Segment Start: Study text
I’m not convinced that we should allow localizing actions (as opposed to values), and adding destructors piecemeal for random ops would make me very uncomfortable.

That said, I wouldn’t object to a module which – with suitable hooks in the core – allowed arbitrary leave_scope() actions to be registered. I might even write it sometime.

That’d be worth seeing.

File::Spec

Michael Schwern - oh no, it was Chris Nandor - had a problem with File::Spec:

In Mac OS, you can tell it to be relative by making the first argument a leading empty string. So catfile("a", "b") is absolute, while catfile("", "a", "b") is relative. In Unix/Windows, it is exactly the opposite: the default is relative, but adding a leading empty string makes it absolute!

As Chris rightly pointed out, “Yikes!” If File::Spec is supposed to make things more portable, we have a problem. Chris suggested making relative paths the default and breaking MacPerl in the interests of sanity. Barrie Slaymaker, who owns File::Spec said that he’d be willing to accept patches if he thought the MacPerl community could cope with the breakage. Peter Prymmer said that the required change on VMS probably wouldn’t break that much and he was more interested in making the API cross-platform. Tim Jenness asked whether or not catdir ought to support volumes, such as on DOS or VMS. Phillip Newton reminded us that there is a difference between A:b\c and A:\b\c, and that he expected catdir('a:', 'b', 'c') to do the former rather than the latter. Yup, each drive has its own idea of the current working directory.
Segment End: Study text
**Work task:**
Answer these questions from the study text:
(a) What kind of module would the first writer not object to, given suitable hooks in the core?
(b) In Mac OS, what kind of path does catfile("", "a", "b") produce?
(c) Who owns File::Spec?
The records are separate material and are not part of the text above.
Segment Start: Provided records
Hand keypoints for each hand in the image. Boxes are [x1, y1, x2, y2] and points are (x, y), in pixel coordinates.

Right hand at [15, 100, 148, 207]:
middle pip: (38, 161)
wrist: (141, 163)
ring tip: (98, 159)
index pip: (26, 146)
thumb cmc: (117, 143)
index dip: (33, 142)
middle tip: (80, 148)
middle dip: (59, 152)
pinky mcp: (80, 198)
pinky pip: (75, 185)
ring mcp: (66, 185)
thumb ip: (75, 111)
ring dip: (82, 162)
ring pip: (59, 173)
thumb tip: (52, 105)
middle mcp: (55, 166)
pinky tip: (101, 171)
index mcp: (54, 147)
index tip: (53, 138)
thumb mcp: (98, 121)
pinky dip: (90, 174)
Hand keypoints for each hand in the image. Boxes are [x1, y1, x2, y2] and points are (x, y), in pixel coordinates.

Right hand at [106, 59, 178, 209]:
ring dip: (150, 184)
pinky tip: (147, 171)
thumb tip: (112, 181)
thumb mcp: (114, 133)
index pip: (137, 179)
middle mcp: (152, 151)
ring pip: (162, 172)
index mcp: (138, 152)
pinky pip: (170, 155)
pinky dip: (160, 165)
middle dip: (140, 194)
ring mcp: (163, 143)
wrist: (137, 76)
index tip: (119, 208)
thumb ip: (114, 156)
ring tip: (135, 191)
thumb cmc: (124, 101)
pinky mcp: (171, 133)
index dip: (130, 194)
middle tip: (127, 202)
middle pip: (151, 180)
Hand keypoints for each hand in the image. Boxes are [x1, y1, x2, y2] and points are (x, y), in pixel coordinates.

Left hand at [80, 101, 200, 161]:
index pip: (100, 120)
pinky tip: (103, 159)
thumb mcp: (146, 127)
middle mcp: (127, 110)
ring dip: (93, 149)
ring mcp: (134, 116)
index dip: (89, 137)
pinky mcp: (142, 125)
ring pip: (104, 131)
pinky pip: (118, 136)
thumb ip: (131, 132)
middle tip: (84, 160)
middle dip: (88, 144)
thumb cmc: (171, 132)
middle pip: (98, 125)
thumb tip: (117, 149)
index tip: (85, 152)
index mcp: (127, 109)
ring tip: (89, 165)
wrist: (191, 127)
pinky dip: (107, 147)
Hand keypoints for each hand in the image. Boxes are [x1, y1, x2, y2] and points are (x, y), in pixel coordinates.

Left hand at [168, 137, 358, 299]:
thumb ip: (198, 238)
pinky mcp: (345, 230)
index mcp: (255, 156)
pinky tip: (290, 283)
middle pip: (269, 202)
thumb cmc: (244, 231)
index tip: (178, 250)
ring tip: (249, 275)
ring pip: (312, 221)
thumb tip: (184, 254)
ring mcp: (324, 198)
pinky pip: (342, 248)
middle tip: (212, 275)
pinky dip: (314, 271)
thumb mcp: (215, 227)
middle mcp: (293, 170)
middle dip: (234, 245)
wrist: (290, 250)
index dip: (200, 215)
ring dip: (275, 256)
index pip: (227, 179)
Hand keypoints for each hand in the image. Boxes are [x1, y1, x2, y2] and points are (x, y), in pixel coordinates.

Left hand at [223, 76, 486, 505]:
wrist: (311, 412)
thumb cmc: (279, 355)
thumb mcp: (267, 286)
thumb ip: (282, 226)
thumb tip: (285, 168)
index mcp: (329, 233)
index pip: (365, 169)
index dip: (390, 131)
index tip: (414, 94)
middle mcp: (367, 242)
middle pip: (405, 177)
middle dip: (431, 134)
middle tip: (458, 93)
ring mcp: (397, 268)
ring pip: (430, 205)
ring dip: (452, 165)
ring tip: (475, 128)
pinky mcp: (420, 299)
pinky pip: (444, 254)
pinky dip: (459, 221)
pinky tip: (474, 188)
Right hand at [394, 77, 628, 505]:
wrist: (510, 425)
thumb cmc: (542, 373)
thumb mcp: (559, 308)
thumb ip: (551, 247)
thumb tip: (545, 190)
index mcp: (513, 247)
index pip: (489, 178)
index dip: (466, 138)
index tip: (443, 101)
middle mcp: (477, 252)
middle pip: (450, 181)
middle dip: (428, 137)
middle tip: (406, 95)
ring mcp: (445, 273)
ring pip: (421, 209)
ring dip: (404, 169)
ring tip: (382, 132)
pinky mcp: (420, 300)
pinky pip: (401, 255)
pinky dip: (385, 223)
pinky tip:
Segment End: Provided records
**Answer box:**
(a) A module that allowed arbitrary leave_scope() actions to be registered.
(b) A relative path.
(c) Barrie Slaymaker.